◆ RECORDS PROVIDED ◆
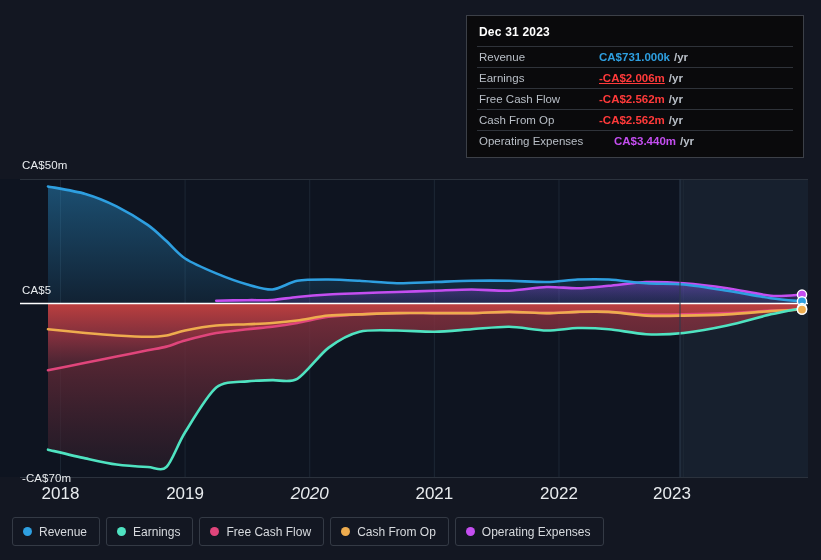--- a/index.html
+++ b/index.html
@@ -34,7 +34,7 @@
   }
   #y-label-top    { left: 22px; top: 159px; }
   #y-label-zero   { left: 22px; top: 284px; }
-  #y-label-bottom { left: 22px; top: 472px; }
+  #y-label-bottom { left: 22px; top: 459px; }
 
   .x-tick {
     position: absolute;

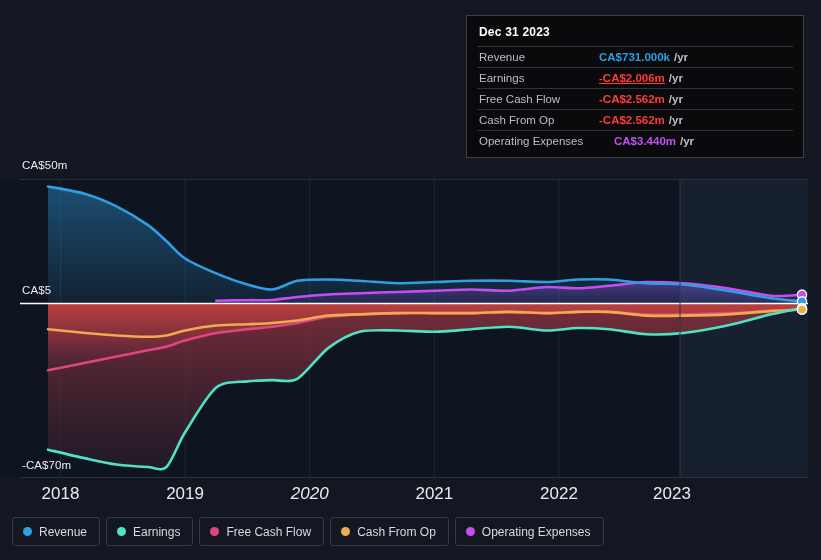--- a/index.html
+++ b/index.html
@@ -196,7 +196,7 @@
       <div class="x-tick" style="left: 185.091px; text-align: center;">2019</div>
       <div class="x-tick" style="left: 309.719px; font-style: italic;">2020</div>
       <div class="x-tick" style="left: 434.347px;">2021</div>
-      <div class="x-tick" style="left: 558.975px;">2022</div>
+      <div class="x-tick" style="left: 558.975px; margin-top: 16px;">2022</div>
       <div class="x-tick" style="left: 672px;">2023</div>
     </div>
 </div>

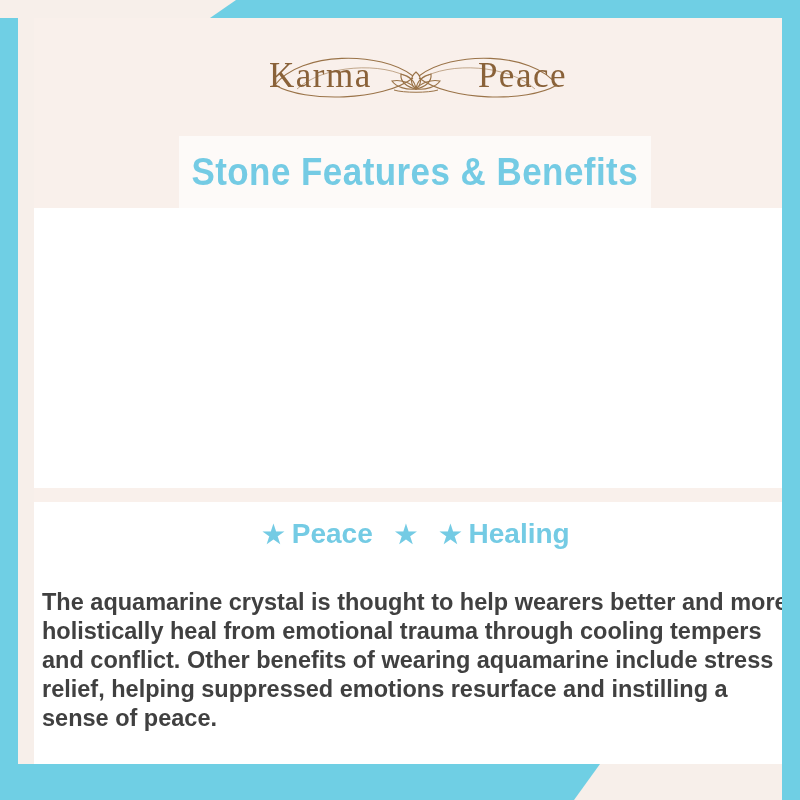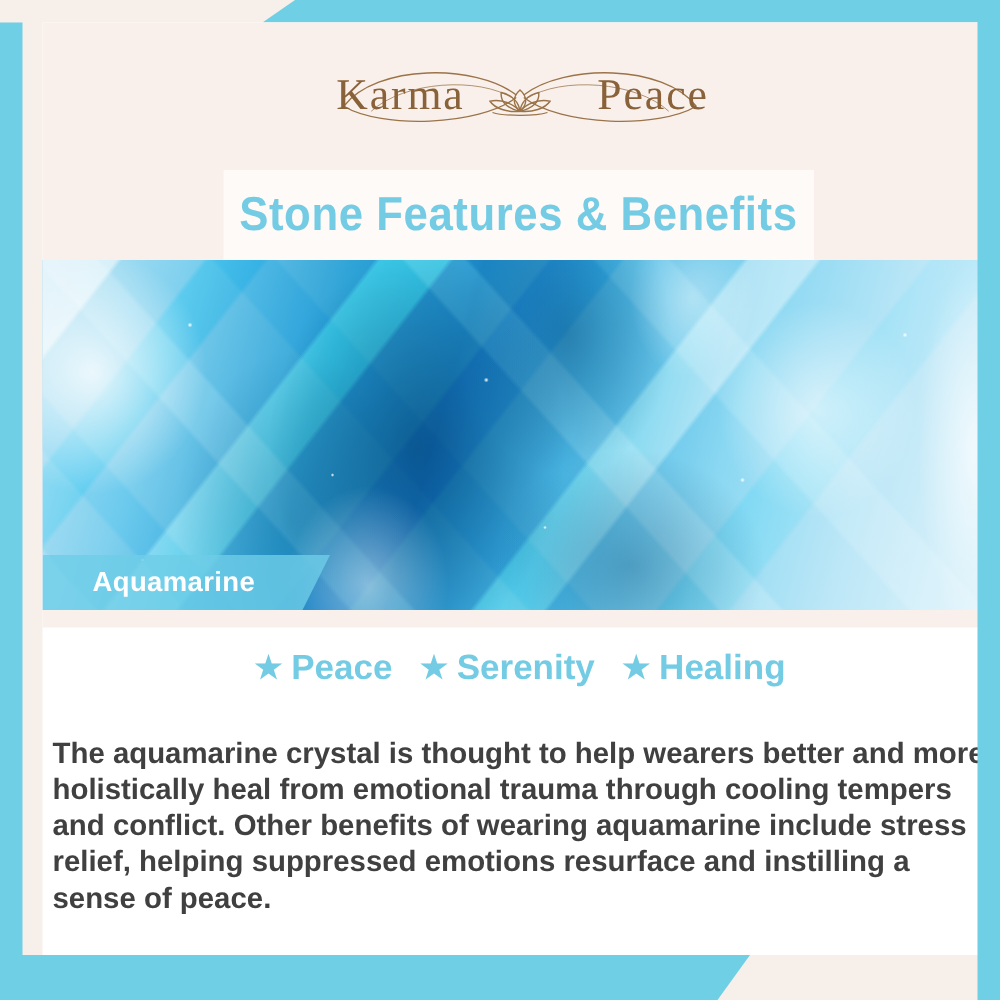--- a/index.html
+++ b/index.html
@@ -204,18 +204,6 @@
       <span class="title-text">Stone Features &amp; Benefits</span>
     </div>
 
-    <div class="photo">
-      <div class="layer l-base"></div>
-      <div class="layer l-facets"></div>
-      <div class="layer l-shards"></div>
-      <div class="layer l-dark"></div>
-      <div class="layer l-light"></div>
-      <div class="layer l-sparkle"></div>
-
-      <div class="stone-ribbon">
-        <span class="stone-name">Aquamarine</span>
-      </div>
-    </div>
 
     <div class="sep"></div>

◆ ASSIGNMENT ◆
For this step, transcribe all the material above exactly and drop the images.

◆ RESULT ◆
--- a/index.html
+++ b/index.html
@@ -34,7 +34,7 @@
   }
   #y-label-top    { left: 22px; top: 159px; }
   #y-label-zero   { left: 22px; top: 284px; }
-  #y-label-bottom { left: 22px; top: 472px; }
+  #y-label-bottom { left: 22px; top: 459px; }
 
   .x-tick {
     position: absolute;

--- a/index.html
+++ b/index.html
@@ -196,7 +196,7 @@
       <div class="x-tick" style="left: 185.091px; text-align: center;">2019</div>
       <div class="x-tick" style="left: 309.719px; font-style: italic;">2020</div>
       <div class="x-tick" style="left: 434.347px;">2021</div>
-      <div class="x-tick" style="left: 558.975px;">2022</div>
+      <div class="x-tick" style="left: 558.975px; margin-top: 16px;">2022</div>
       <div class="x-tick" style="left: 672px;">2023</div>
     </div>
 </div>

--- a/index.html
+++ b/index.html
@@ -204,18 +204,6 @@
       <span class="title-text">Stone Features &amp; Benefits</span>
     </div>
 
-    <div class="photo">
-      <div class="layer l-base"></div>
-      <div class="layer l-facets"></div>
-      <div class="layer l-shards"></div>
-      <div class="layer l-dark"></div>
-      <div class="layer l-light"></div>
-      <div class="layer l-sparkle"></div>
-
-      <div class="stone-ribbon">
-        <span class="stone-name">Aquamarine</span>
-      </div>
-    </div>
 
     <div class="sep"></div>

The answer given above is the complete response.